Ventricular assist device unloading reverses microvascular senescence in single ventricle disease.

HLHS cardiomyocytes are intrinsically senescent, both within the heart and when derived from induced pluripotent stem cells.

• Senescence was identified in HLHS cardiomyocytes at the single-nucleus level using single-nucleus RNA sequencing (snRNA-seq).
• iPSC-derived cardiomyocytes from HLHS patients recapitulated the senescent phenotype, indicating intrinsic rather than purely environmental senescence.
• This finding was consistent across in vivo tissue and in vitro iPSC-derived models.

The HLHS right-ventricular myocardium contains a senescent microvascular niche composed of endothelial cells, pericytes, and YAP-high fibroblasts.

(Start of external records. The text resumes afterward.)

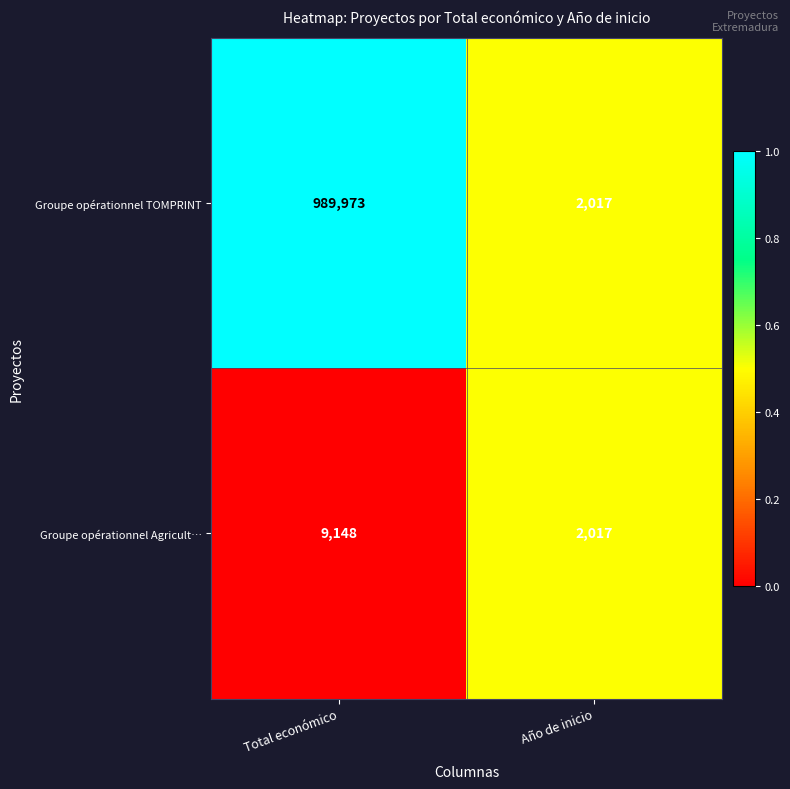

The Groupe opérationnel Agricult… series shows 9148 at Total económico. True or false?

True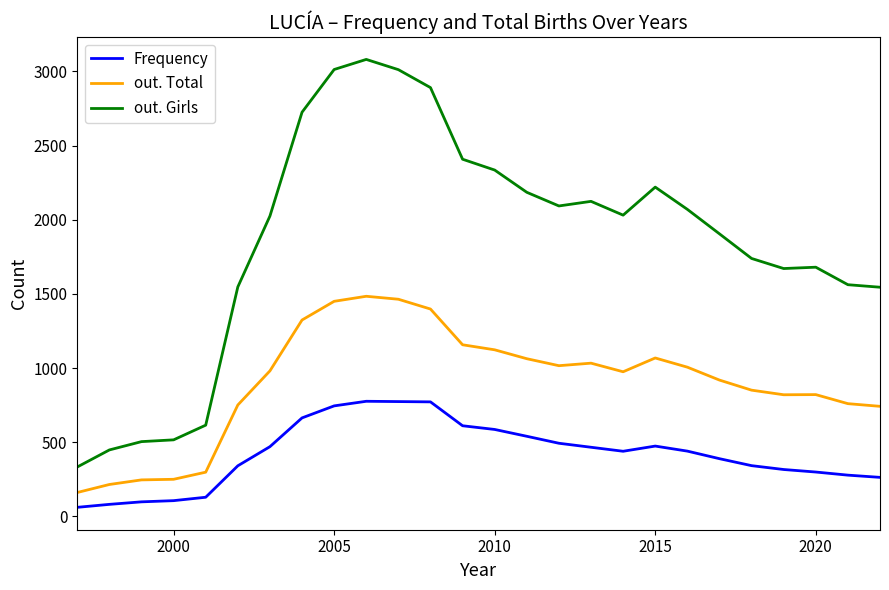

List the series in order of their overall mean, lowest first.

Frequency, out. Total, out. Girls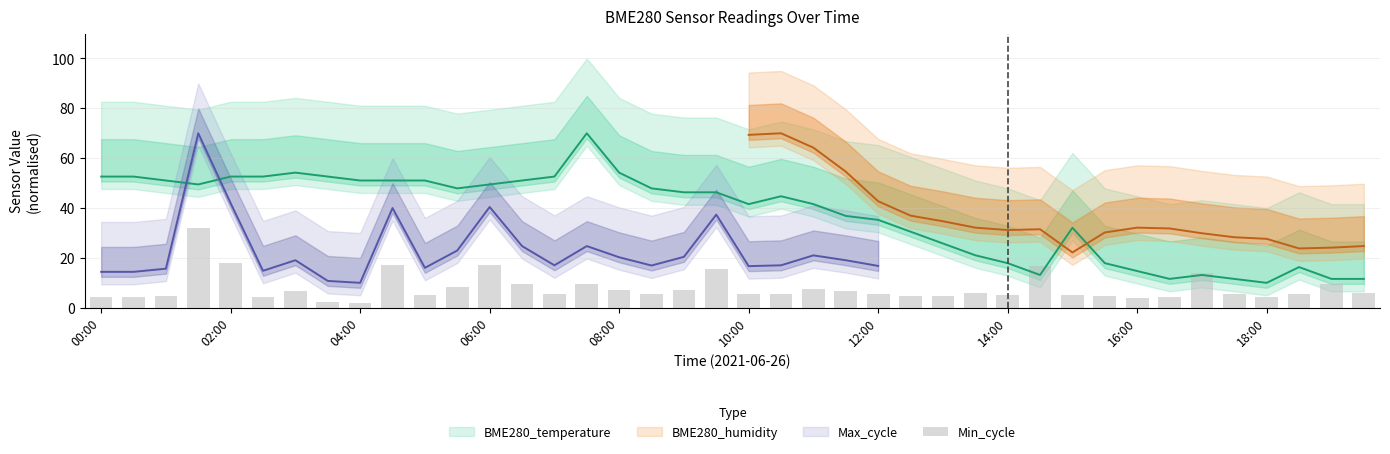

True or false: the data shows 16.8 at 29.

True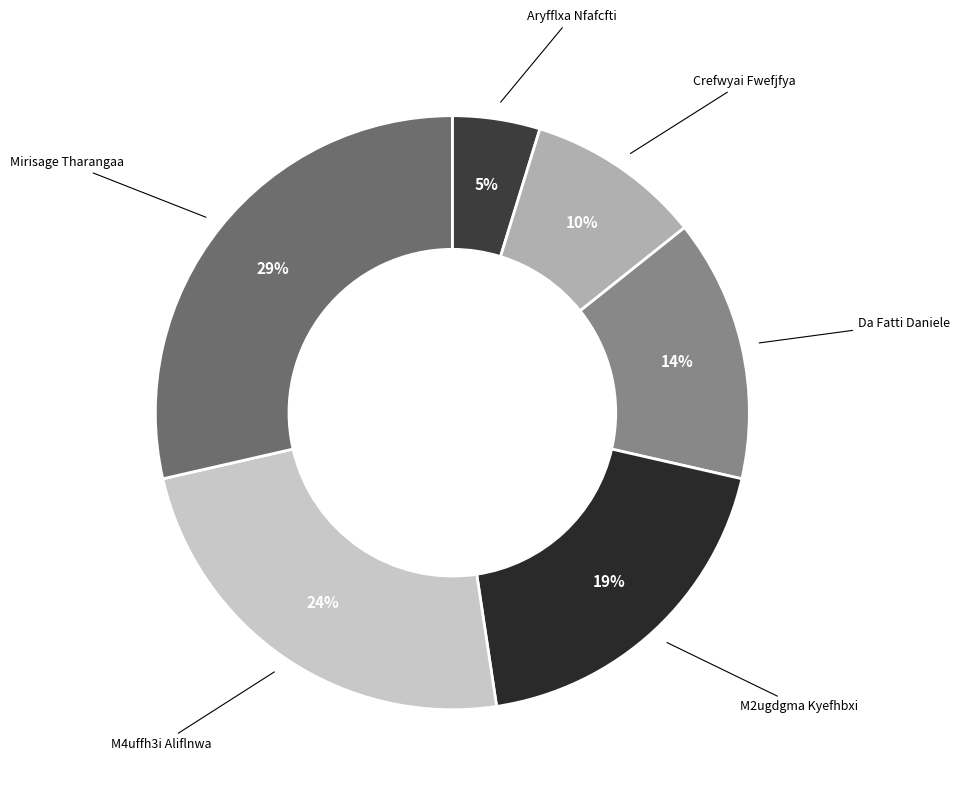

What percentage is the M2ugdgma Kyefhbxi slice, to the nearest percent?

19%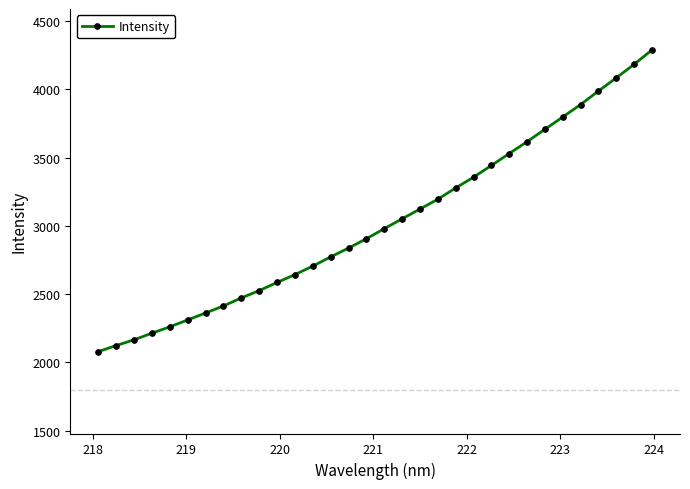

What is the value of the 29th point from the left?

3987.0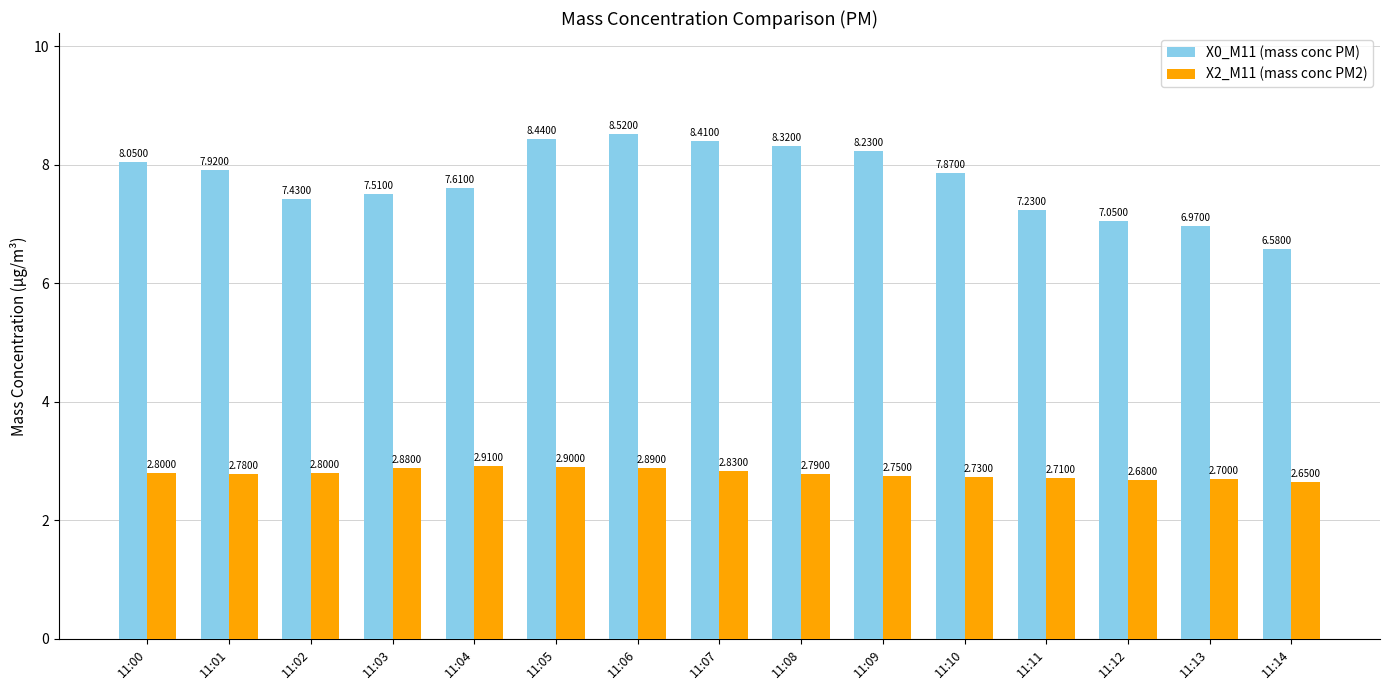

At which category is the sum across all series the highest?

11:06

• The senescent microvascular niche was characterized by snRNA-seq and spatial transcriptomics profiling of the HLHS right-ventricular microenvironment.
• The niche included endothelial cells, pericytes, and a specific population of YAP-high fibroblasts.
• The composition was consistent with hypoxic and mechanical stress responses in these cell types.

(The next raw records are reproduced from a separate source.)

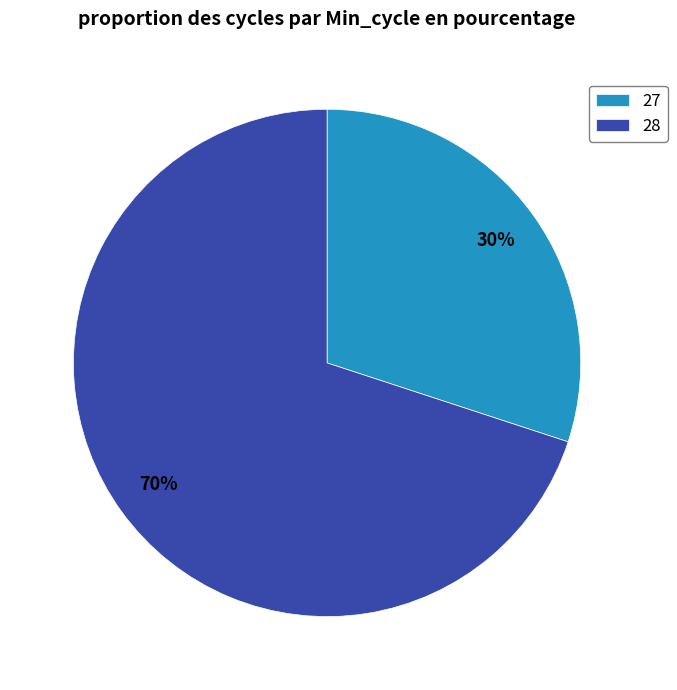

Is the sum of 28 and 27 greater than half?

Yes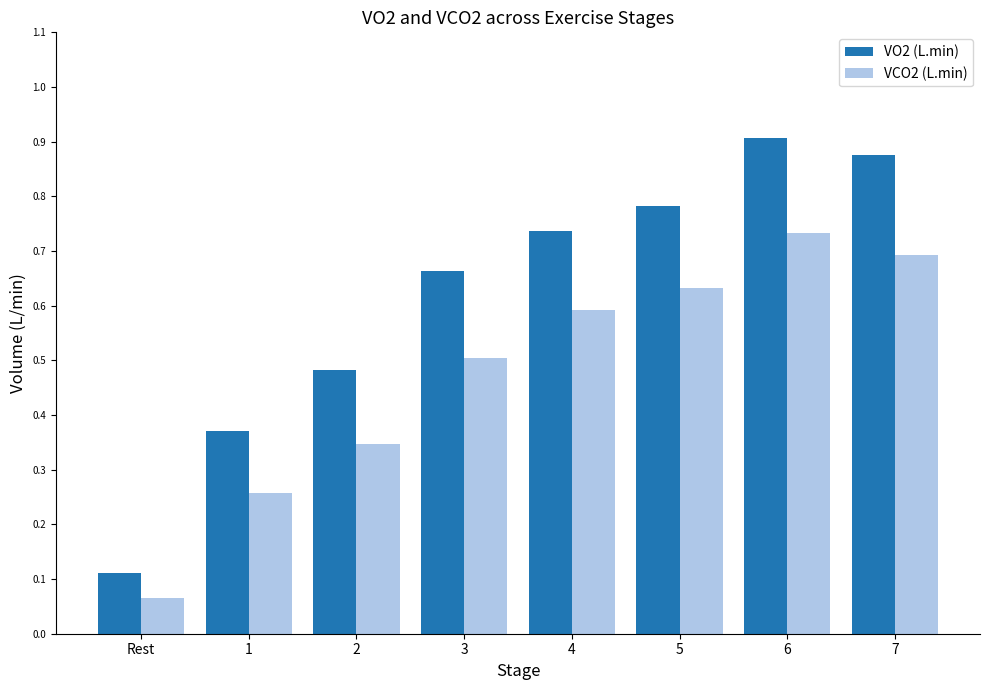

Which label corresponds to the largest value in the chart?

6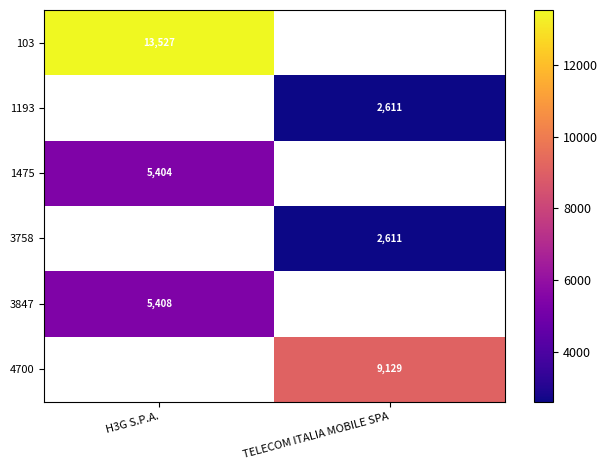

True or false: 3758 has a value of 2611 at TELECOM ITALIA MOBILE SPA.

True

The HLHS senescent microvascular niche is similar to adult myocardial infarction but distinct from pediatric dilated cardiomyopathy with heart failure.

• Comparative transcriptomic profiling showed shared senescence signatures between HLHS myocardium and adult myocardial infarction tissue.
• Pediatric dilated cardiomyopathy with heart failure did not show the same senescent niche profile.
• This distinction points to a prominent role of hypoxia, rather than heart failure per se, in driving the senescent niche in HLHS.

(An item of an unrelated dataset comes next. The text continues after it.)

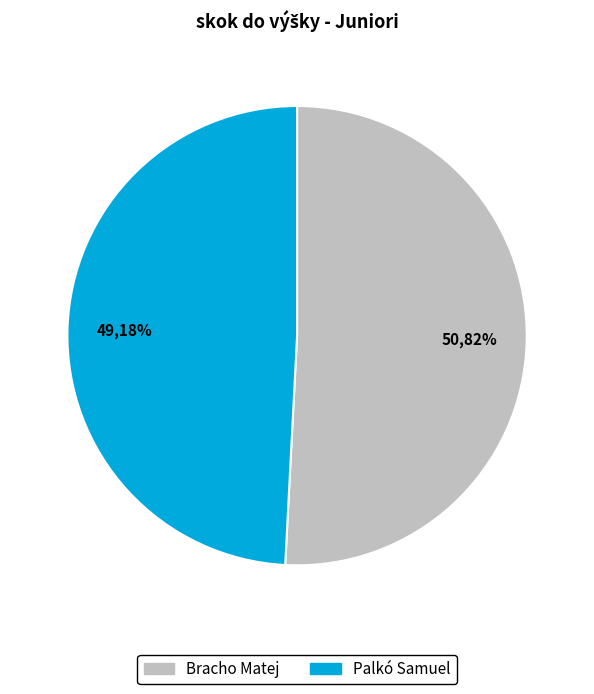

To the nearest percent, what is the difference between the largest and smallest slice percentages?

2%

Ventricular assist device (VAD) unloading reversed the senescent microvascular niche in HLHS patients.

• The study profiled the HLHS right-ventricular microenvironment at three time points: at birth (before heart failure), after surgery with heart failure, and after VAD unloading.
• VAD unloading reduced hypoxia and volume overload in the HLHS myocardium.
• The microvascular senescent niche was improved following VAD treatment, suggesting reversibility of these cardiac cell states.

Single-nucleus RNA sequencing and spatial transcriptomics were used to profile the HLHS right-ventricular microenvironment across disease stages.

• Profiling was performed at birth (before heart failure), after palliative surgery with heart failure, and after VAD unloading.
• Both snRNA-seq and spatial transcriptomics were employed to characterize cell-type-specific and spatially resolved gene expression.
• The experimental design enabled longitudinal comparison of the right-ventricular microenvironment across clinical states.